Idem. Même cause même effet.
« Je vais te dire, je ne suis pas
sûr que ce soit le « 001 » qui soit la cause de mes destitutions en cours.
Parce qu’on vient de me virer de la fondation de Fox de la même façon. »
Qu’est-ce alors ?
« Un faux-nez qui sert de prétexte.
Je pense que ça vient de plus haut pour être aussi « brutal ». Je veux dire des
conséquences des merdes canadiennes sur lesquelles j’étais ces derniers temps.
»
Quoi ?
« Si je te le dis, tu vas au mieux
te marrer à n’en plus finir, au pire tu vas me prendre pour un cinglé.
Moi-même, je n’y crois pas vraiment, d’ailleurs. »
Il vaut mieux qu’il garde cette information pour lui.
« On fait quoi, alors ? »
On va leur faire acter leur décision, de façon à ce qu’ils la motivent
dans le PV de séance. « Et tu sortiras ma
lettre de démission en fin de séance, comme ça les choses seront réglées « à
l’amiable » en renforçant ton autorité face au vieux con qui va suivre. En
revanche, je reste ton partenaire aux AG, si tu le veux bien ! »
Et comment donc qu’elle le veut. Un « partenaire » de sa qualité, elle
n’en a pas eu beaucoup dans sa vie.
Et le prototype ?
« Je te le rachète avec mes
comptes-courants. Avant ta séance. Ça te va ? »
Mais elle parle du second, l’avion-navette satellitaire.
« Tu abandonnes le projet. Je le
reprends derrière et déposerai les brevets nécessaires. Et toi tu fais ce que
ton nouveau Dégé veut faire. On va voir si un « mine » sait faire voler des
drones… »
Le reprendre, mais avec quels financements, avec quel partenaire ?
« Bé tu vas voir, je sens que
j’aurai des tas de choix très ouverts d’ici peu… Tant pis pour la boutique,
n’est-ce pas ! »
Un pillage organisé et imposé, oui !
« Bon, il va falloir libérer ton
appartement situé au-dessus du siège. »
Ça, Paul n’y avait pas pensé.
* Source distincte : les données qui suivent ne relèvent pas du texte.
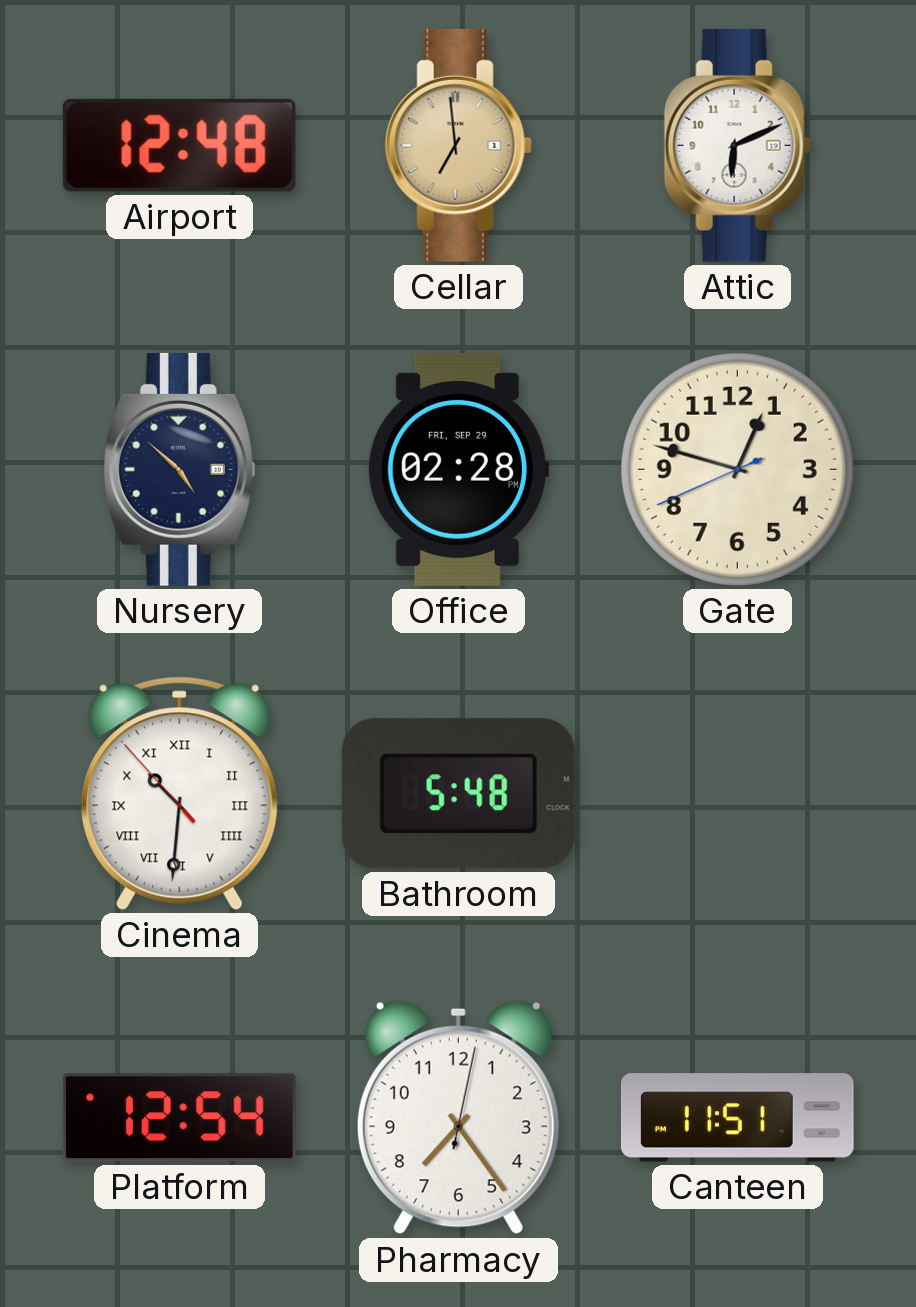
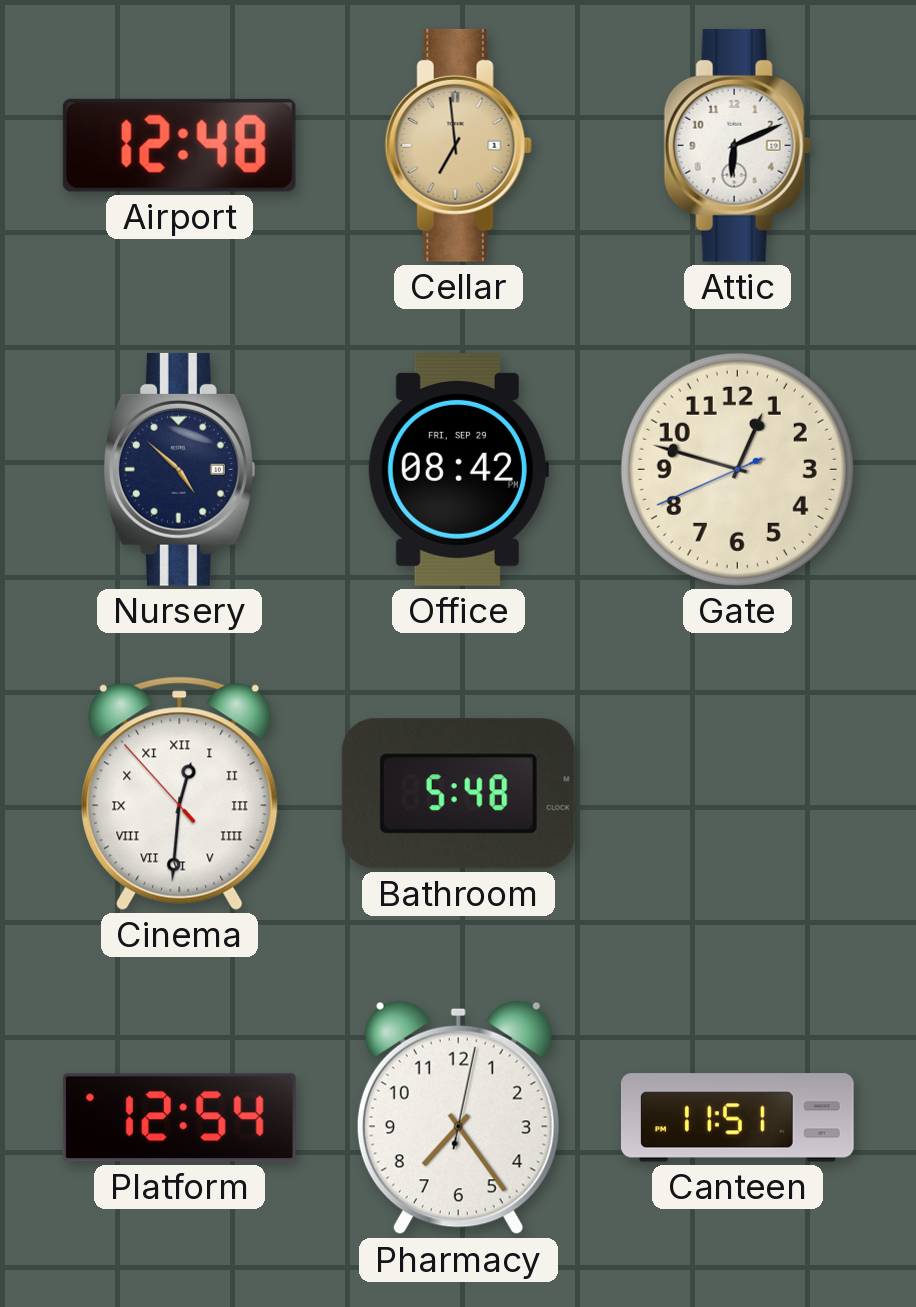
Office: 02:28 -> 08:42
Cinema: 10:30 -> 12:30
Ni d’avoir à se retrouver des bureaux
opérationnels.
« Si tu veux, tu viens dormir à la
maison. » Sous-entendu dans l’appartement en bordure du bois de Boulogne…
« Tu as des envies revenues ? »
Paul fait allusion à leurs ébats lointains, d’avant le décès de son mari.
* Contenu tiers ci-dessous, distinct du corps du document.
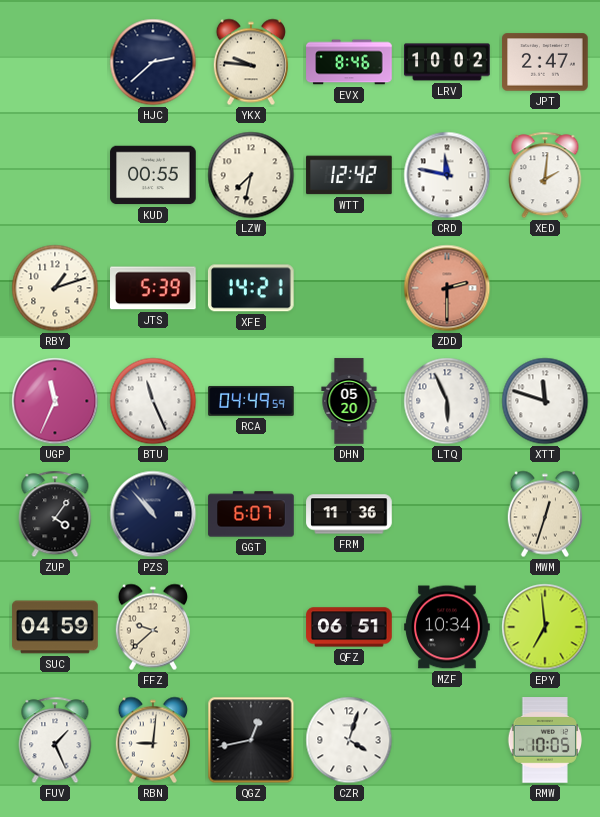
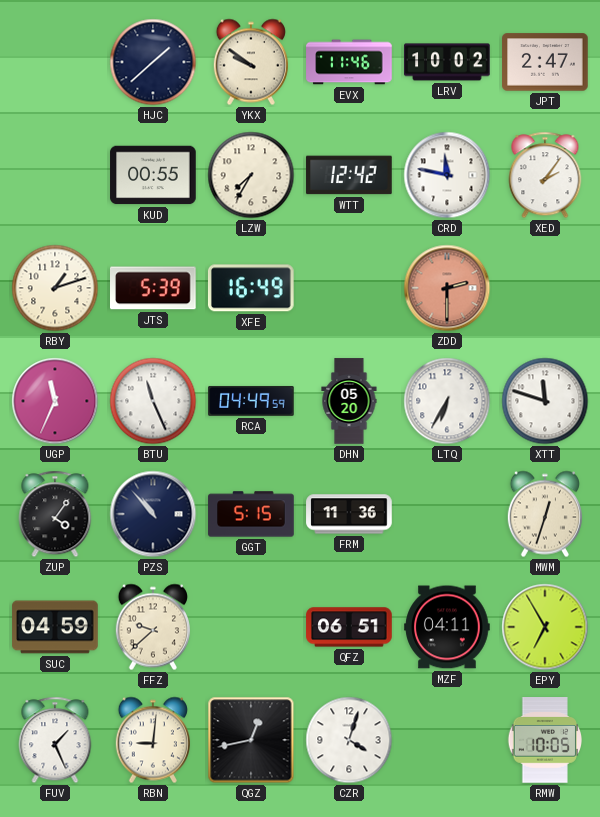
HJC: 2:38 -> 1:38
YKX: 9:46 -> 9:51
EVX: 8:46 -> 11:46
LZW: 7:32 -> 7:35
XED: 2:01 -> 2:06
XFE: 14:21 -> 16:49
LTQ: 5:56 -> 6:35
GGT: 6:07 -> 5:15
MZF: 10:34 -> 04:11
EPY: 6:59 -> 6:55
Jeune imbécile, il avait tiré son avantage en période de désarroi, d’où était
née leur « complicité » réciproque, au-delà du simple critère de la confiance
nécessaire.
Si elle avait apprécié son amant, dès qu’il était devenu son Directeur
Général, elle avait fait cesser ses moments de torride intimité, ne voulant
surtout pas mélanger les affaires de business avec les affaires de cœur.
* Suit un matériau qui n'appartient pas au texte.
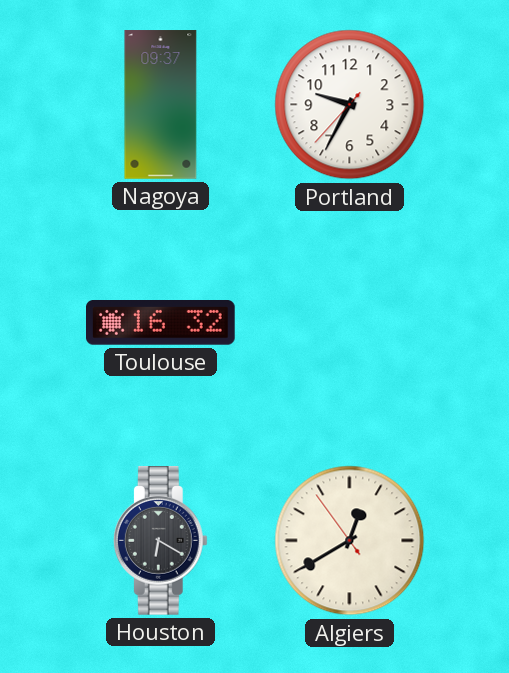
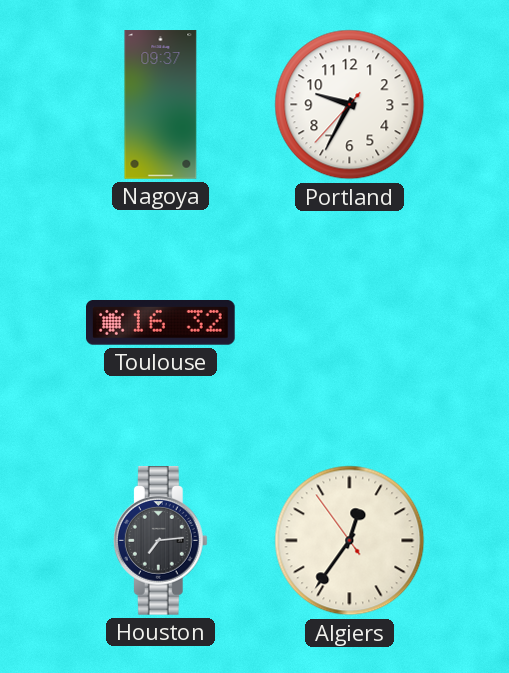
Houston: 6:20 -> 7:14
Algiers: 12:39 -> 12:35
Une dame qui a des principes, ça se respecte.
Isabelle hoche la tête, réfléchit et répond : « Ce ne serait pas opportun… pour le moment, je crois ! »
Encore elle qui a raison.
« Merci pour ton invitation. Je vais
me débrouiller provisoirement avec mon panier de gouines, comme tu les
appelles. »
Histoire de la rendre jalouse, au moins un peu.
La réplique se veut cinglante. « Je
sais que tu n’es pas dépourvu de talents… avec n’importe quelle femme ! »
Pas regardant, veut-elle dire. Mais elle s’est retenue.
« Tu nous débarrasses le plancher de
ta chinetoque, par la même occasion. »
Une coréenne, pas une chinoise. Et du nord. Un transfuge peu fiable, agent
double ou triple qu’il n’est pas très sain de la laisser fouiner dans les
locaux de la MAPEA de toute façon.
Il n’y a aucun secret à voler dans les tiroirs, ni les placards ou
armoires du siège parisien, mais de savoir son œil de Pyongyang fureter ici et
là, y’a de quoi attraper des maladies mentales.
« Je m’en occupe. »
La seule qui finalement marque son désarroi, c’est la secrétaire, toujours
aussi rouge du visage depuis si longtemps, suite à sa réaction allergique à une
crème de beauté, qui en reste bouche bée quand Paul lui demande d’organiser son
déménagement.
Tellement persuadée qu’elle était que, tant que « le patron » est dans
leurs murs, il ne peut rien arriver à la boîte, après les années de tension
générées par le précédent « boss », celui de « Madame ».
Qu’est-ce qu’il va leur tomber dessus ? Une nouvelle tornade ?
Radio-lavabo fonctionne rapidement, au point qu’à la sortie des ateliers à
Aubenas, on ne parle que de ça le soir même.
Isabelle n’aura qu’à les rassurer : Paul reste un « actionnaire de
référence ». Son ombre planera encore entre les murs pendant longtemps.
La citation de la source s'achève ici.